Ему не было нужды отвечать, v В его глазах я прочёл, что попал в яблочко. Наступила тишина.

   — Ну, хорошо, — наконец произнёс он. — Хорошо. Мы подкупили присяжных. Ну и что? Все так делают. И ты получил от этого выгоду, разве нет? Неоперившийся адвокат выступает против такого превосходного юриста, как Барбат, и выигрывает дело. Теперь ты настоящий адвокат, Вергилий, и всё это благодаря мне. Или, вернее, Валерии.

   — Не впутывай её сюда!

   — Почему? Ты что думаешь, я бы пригласил тебя, если бы не она? — Котта презрительно усмехнулся. — Мы бы выиграли дело и без тебя, но если бы мы позвали кого-нибудь другого, причина не была бы так чертовски очевидна, разве не так? Будь благодарен, Вергилий, просто будь благодарен. И помалкивай.

   — Если бы ты не поклялся, что не убивал... — начал я.

И не стал продолжать, потому что увидел его изменившиеся глаза, увидел в них правду. Меня внезапно затошнило. Даю вам честное слово, что эта мысль впервые пришла мне в голову. По своей наивности я вообразил себе, что подкуп был самым страшным из его преступлений.

   — Ты поклялся! — воскликнул я. — Ты дал мне торжественную клятву, что не убивал его, а сам убил, да, Котта?

Он нервно взглянул через плечо, но рядом с нами никого не было, а Филон и Фавоний всё ещё горячо спорили о (я так думаю) возможном толковании невразумительного закона о собственности.

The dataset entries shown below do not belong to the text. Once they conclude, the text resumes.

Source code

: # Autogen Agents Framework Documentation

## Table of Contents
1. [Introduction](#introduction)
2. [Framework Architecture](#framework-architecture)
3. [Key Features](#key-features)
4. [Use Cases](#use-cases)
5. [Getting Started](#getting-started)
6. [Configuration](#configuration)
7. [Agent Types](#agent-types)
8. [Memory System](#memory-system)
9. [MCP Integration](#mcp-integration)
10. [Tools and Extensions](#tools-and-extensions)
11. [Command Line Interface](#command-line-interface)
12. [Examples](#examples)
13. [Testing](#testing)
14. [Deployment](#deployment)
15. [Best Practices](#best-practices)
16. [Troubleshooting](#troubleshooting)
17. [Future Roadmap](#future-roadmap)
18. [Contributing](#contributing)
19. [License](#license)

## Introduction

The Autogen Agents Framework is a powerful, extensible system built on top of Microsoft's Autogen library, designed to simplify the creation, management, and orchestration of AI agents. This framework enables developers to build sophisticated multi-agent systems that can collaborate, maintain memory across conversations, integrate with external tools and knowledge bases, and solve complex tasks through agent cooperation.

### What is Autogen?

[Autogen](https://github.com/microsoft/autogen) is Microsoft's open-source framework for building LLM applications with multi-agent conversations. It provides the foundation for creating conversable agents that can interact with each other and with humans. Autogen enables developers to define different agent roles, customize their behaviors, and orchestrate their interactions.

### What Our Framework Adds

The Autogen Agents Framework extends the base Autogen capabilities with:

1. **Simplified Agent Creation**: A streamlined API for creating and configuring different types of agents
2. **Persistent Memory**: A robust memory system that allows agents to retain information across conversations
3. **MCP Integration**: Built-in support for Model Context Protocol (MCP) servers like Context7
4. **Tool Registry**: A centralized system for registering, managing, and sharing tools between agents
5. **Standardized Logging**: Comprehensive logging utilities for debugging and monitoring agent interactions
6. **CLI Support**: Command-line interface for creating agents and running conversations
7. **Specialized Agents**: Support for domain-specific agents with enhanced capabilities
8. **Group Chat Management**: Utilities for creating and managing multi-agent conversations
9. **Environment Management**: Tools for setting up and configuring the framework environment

   — Тише ты! — сказал Котта. — Естественно, я убил его! Он заслужил, чтобы умереть десять раз за то, что он сделал с Валерией!

   — Но ты мне поклялся, что не имеешь к этому отношения! — В голове до сих пор не укладывалась вся чудовищность ситуации, я был в состоянии лишь твердить очевидное, хватаясь, как утопающий, за соломинку. — Марк, ты же поклялся!

   — Конечно поклялся! — Похоже, он начал терять терпение. — А иначе ты бы не взялся за это, а я должен был ради Валерии протянуть тебе руку и помочь добиться успеха.

   — Я же сказал, что всё равно буду защищать тебя, даже если это ты убил его.

   — Ладно, ты действительно это сказал, — отмахнулся Марк. — Ну не всё ли равно? Это была всего лишь обыкновенная божба.

   — Мне не всё равно, — ответил я. И, не сказав больше ни слова, отвернулся от него и побрёл из зала суда.

Больше я никогда с Коттой не разговаривал.

Да, для меня это имело значение. В тот день я потерял свою девственность. Я потерял невинность как адвокат, потерял её в своём первом деле, в результате насилия — как Валерия. Я отправился прямо в ближайшую баню и заставил тереть себя до тех пор, пока кожа не покраснела, как сырое мясо, и не начала кровоточить, но и после этого я всё равно чувствовал себя грязным. Филон знал об этом, я уверен. Всё он знал, но тем не менее мог играть в эти игры. Я уважал Филона, считался с ним. А теперь...

Филон — шлюха. А если Филон шлюха, то, значит, и всё ораторское искусство, которым он занимался, такое же.

Это было моё первое и последнее выступление в суде. Потерянную однажды девственность не восстановишь. И что бы ни сказали родители, я решил покончить с юриспруденцией и сосредоточиться на поэзии и философии. Тут я пока ещё был чист и мог беречь свою невинность.

Я же говорил, что был наивен.

24

Я уже давно не вспоминал о поэзии. Да и о Поллионе больше ничего не добавил. По правде говоря, за эти месяцы у меня было мало времени что-либо читать или писать, в то время я чувствовал, что меня тянет больше к философии, чем к поэзии. Философы отвечают на вопросы, поэты только задают их, а у меня и без того было достаточно вопросов, на которые не было ответов.

Тем не менее свой долг я вернул. Я навещал Поллиона, гулял с ним по Рыночной площади, обсуждал стихи, насколько позволяли мои ничтожные способности. Во время суда над Коттой я заметил его в конце зала заседаний, и его присутствие заставило меня краснеть ещё больше. Но он всё ещё не выполнил своего обещания представить меня поэту Кальву.